Ono no Komachi et Izumi Shikibu : Lune d’encre


Komachi

Le tanka, beaucoup moins connu que le haïku, en est pourtant le proche parent et fait partie de ces formes de poésie nées et perfectionnées dans le Japon ancien. Il s’est également popularisé en Occident au XXe siècle, quoique dans une mesure moindre que le haïku. Le tanka s’écrit en 3 lignes de 5, 7 et 5 syllabes (comme le haïku) et 2 lignes de 7 syllabes. On a donc un rythme de 5-7-5/7-7 (mais inutile de compter sur ses doigts, cette règle ne doit pas être suivie à la lettre). Le tanka s’écrit sur base d’un contrepoint entre deux éléments : d’une part un tercet ancré dns le monde extérieur et nourri par l’acuité des perceptions et d’autre part un distique évoquant les émotions, les sentiments qui en découlent chez l’auteur, sans en être le simple commentaire, grâce au « pas de côté » qui ouvre le poème, lui donne sa portée inattendue, ses allusions, sa profondeur.

Dans ce recueil, tous les tankas sont précédés de la version translittérée du japonais. La traduction, art particulièrement difficile en poésie, s’écarte du rythme parfait du texte japonais pour mieux révéler le côté acidulé, poignant, tendre, rebelle ou nostalgique de l’amour et de l’impermanence des choses et des sentiments. Parfois, les auteures nous donnent en une ligne le contexte dans lequel le poème a été rédigé et nous ouvrent alors une fenêtre sur le monde parfait de l’âge d’or de la poésie japonaise.

Données tirées d'une collection:
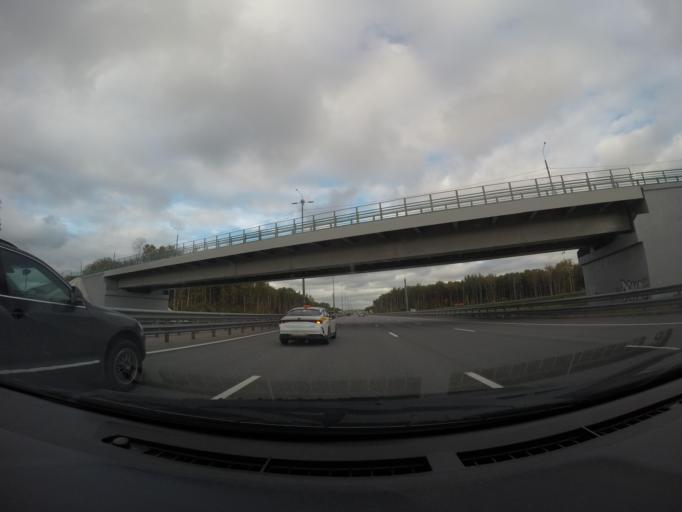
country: RU
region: Moskovskaya
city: Barvikha
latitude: 55.7113
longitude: 37.3142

■ Vos tâches:
• 1. D'après le texte sur le tanka, quelle version précède chacun des tankas du recueil ?
• 2. Reproduisez fidèlement le passage du texte sur le tanka qui va de « Le tanka, beaucoup » jusqu'à « allusions, sa profondeur. » inclus.
• 3. Prolongez le texte sur le tanka à partir de l'endroit où il s'arrête.

■ Résultats attendus:
• 1. La version translittérée du japonais.

• 2.
Le tanka, beaucoup moins connu que le haïku, en est pourtant le proche parent et fait partie de ces formes de poésie nées et perfectionnées dans le Japon ancien. Il s’est également popularisé en Occident au XXe siècle, quoique dans une mesure moindre que le haïku. Le tanka s’écrit en 3 lignes de 5, 7 et 5 syllabes (comme le haïku) et 2 lignes de 7 syllabes. On a donc un rythme de 5-7-5/7-7 (mais inutile de compter sur ses doigts, cette règle ne doit pas être suivie à la lettre). Le tanka s’écrit sur base d’un contrepoint entre deux éléments : d’une part un tercet ancré dns le monde extérieur et nourri par l’acuité des perceptions et d’autre part un distique évoquant les émotions, les sentiments qui en découlent chez l’auteur, sans en être le simple commentaire, grâce au « pas de côté » qui ouvre le poème, lui donne sa portée inattendue, ses allusions, sa profondeur.

• 3.
Quand Funya no Yasuhide fut nommé gouverneur du Mikawa écrivit pour me demander si je désirais visiter son district. Je répondis :

Ce corps
devenu fragile, flottant,
roseau coupé de ses racines…
Si un ruisseau m’invitait
à le suivre, j’irais, je pense.
(Ono no Komachi)

Quelqu’un demanda à emprunter un livre, mais puisque je n’avais pas fait de copie pour moi, je lui ai envoyé ce poème à la place :

Nous habitons
une crique balayée par la mer
êtres flottants, jetés.
Dans un tel monde, pourquoi s’attacher aux
recueils de poèmes ?
(Izumi Shikibu)

Ces deux poétesses de l'époque Heian (future Kyoto) ont été et sont toujours extrêmement célèbres au Japon. Le recueil est précédé d’une brève introduction sur la poésie à la cour de Heian et au parcours poétique des deux auteures.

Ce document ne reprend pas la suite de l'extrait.